I have 31 pieces of 15" concrete pipe available in Loxley, AL. Free to anyone who wants it. We will load it if you haul it. PM me for details.


----------



## bayougrande (Oct 4, 2007)

check ur pm's


----------



## DreamWeaver21 (Oct 3, 2007)

I'd love it but may be out of my handling league. I looked online, does 127lbs per foot sound right?


----------



## OnGrade (Aug 7, 2009)

That would be a very accurate weight. We have sunk some in the past, its great for about 5-10 years depending on where you sink it. Its just so hard to get out. We have a couple hundred feet of anything from 12" to 48", a few joints in the 60" range, and a ton of drainage structures, manholes, and things like that but its so hard for us to find an afordable way to haul it out.

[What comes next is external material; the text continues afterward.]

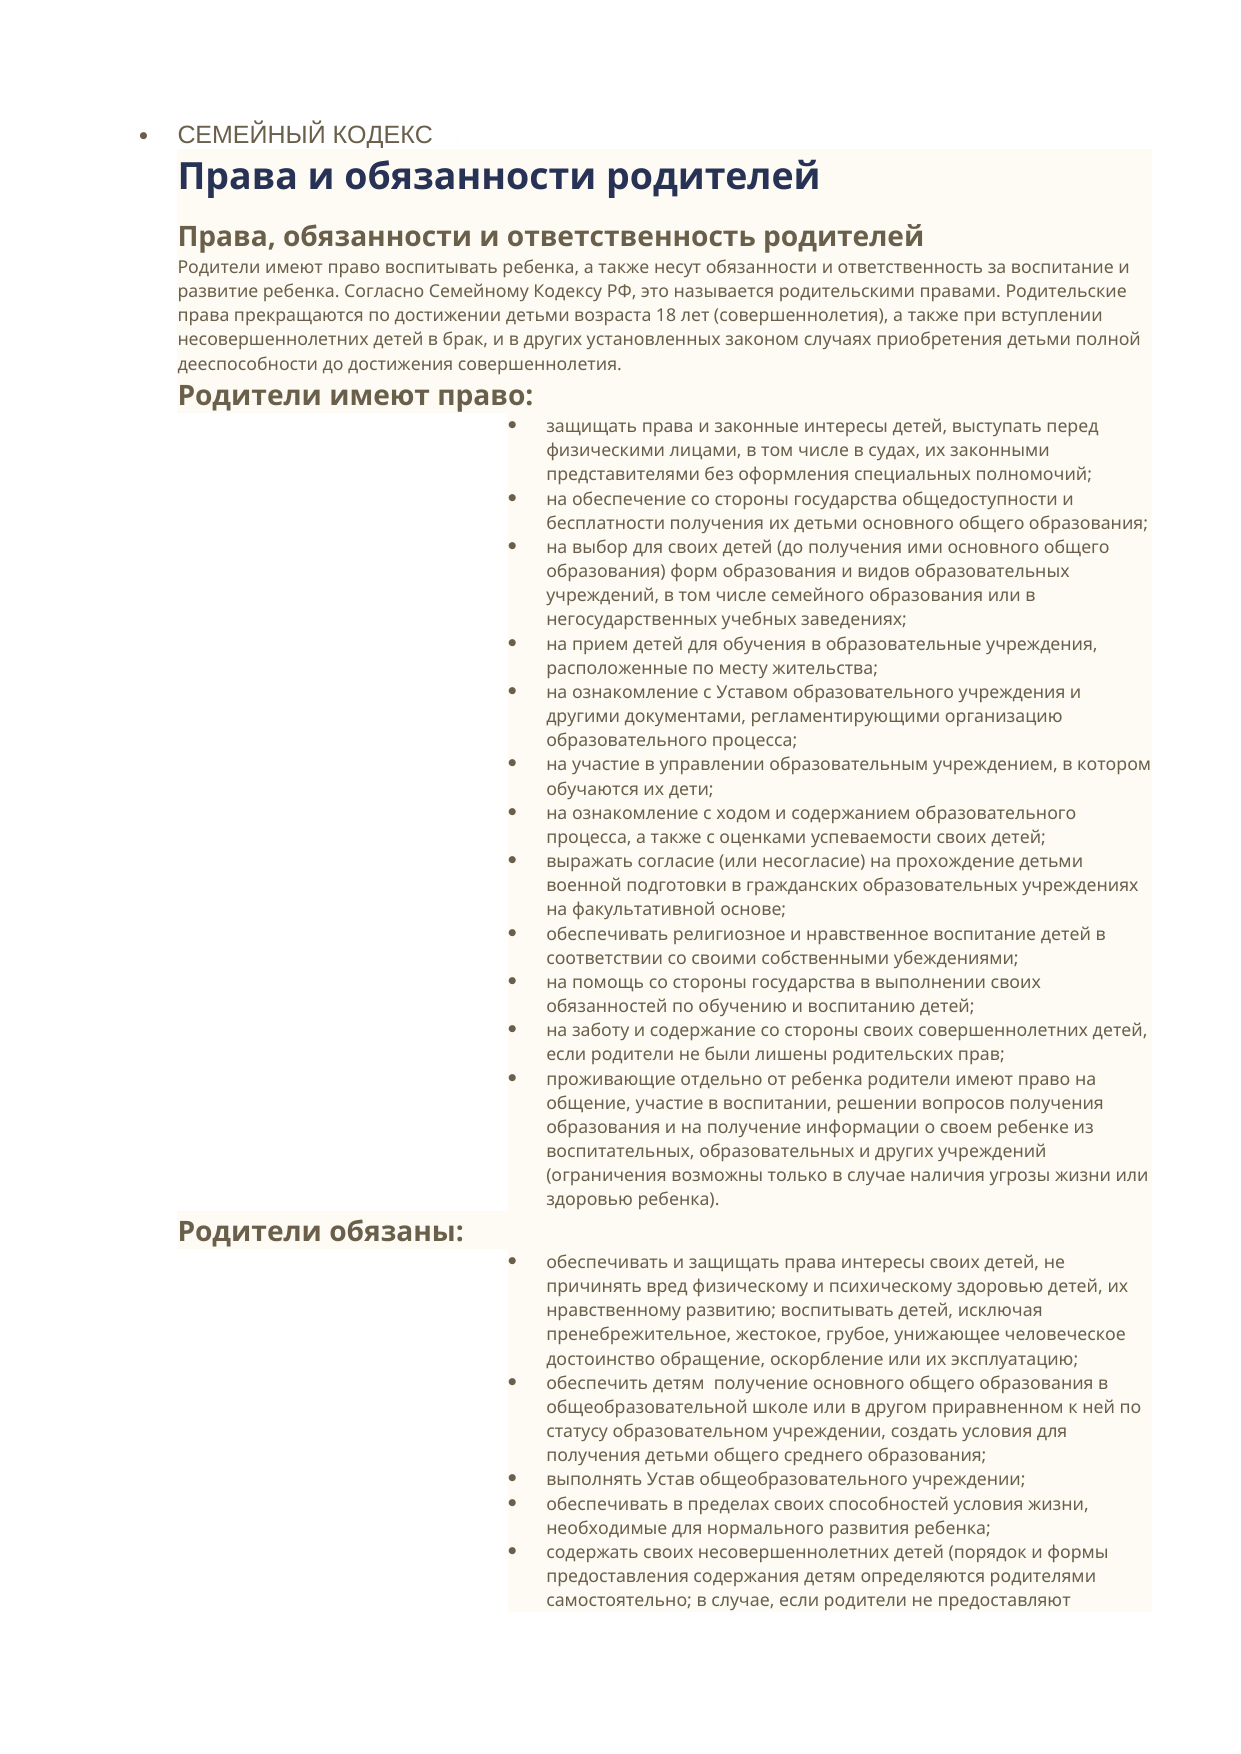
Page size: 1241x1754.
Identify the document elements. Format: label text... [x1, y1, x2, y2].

Mr. Walters, the REEF MAKER guy hauled some stuff out for us in the past, but its just a little out of our price range now. As far as those weights go, yeah-the 15" is about 172 lb/ft and they are usually 8' joints.


----------



## chadau79 (Aug 2, 2010)

Yes, that weight is close to correct. This material is still available if anyone wants it.


----------



## Nitemare28 (Jun 11, 2012)

*Reef material*

I have a way to haul these. I am interested in picking them up. 
Thx.


----------



## Nitemare28 (Jun 11, 2012)

I have a way to haul these. I am interested in picking them up. 
Thx.


----------



## chadau79 (Aug 2, 2010)

Best time for me is monday-friday during business hours. Call me at 251-209-2940. Thanks.


----------



## Capt.Kyle (May 7, 2012)

thats what my big 27 carolina skiff with the yam 350 would be great for


----------



## chadau79 (Aug 2, 2010)

I still have this pipe if anyone is interested.


----------



## reef donkey (Aug 4, 2010)

how long is the pipe and how much does it weigh. Thanks you.


----------



## chadau79 (Aug 2, 2010)

Each piece is 8' long, and it weighs about 1,100 lbs per piece.


----------



## duckhuntnfl (Sep 27, 2012)

ill take them if you still have them


----------



## chadau79 (Aug 2, 2010)

It is still available.


----------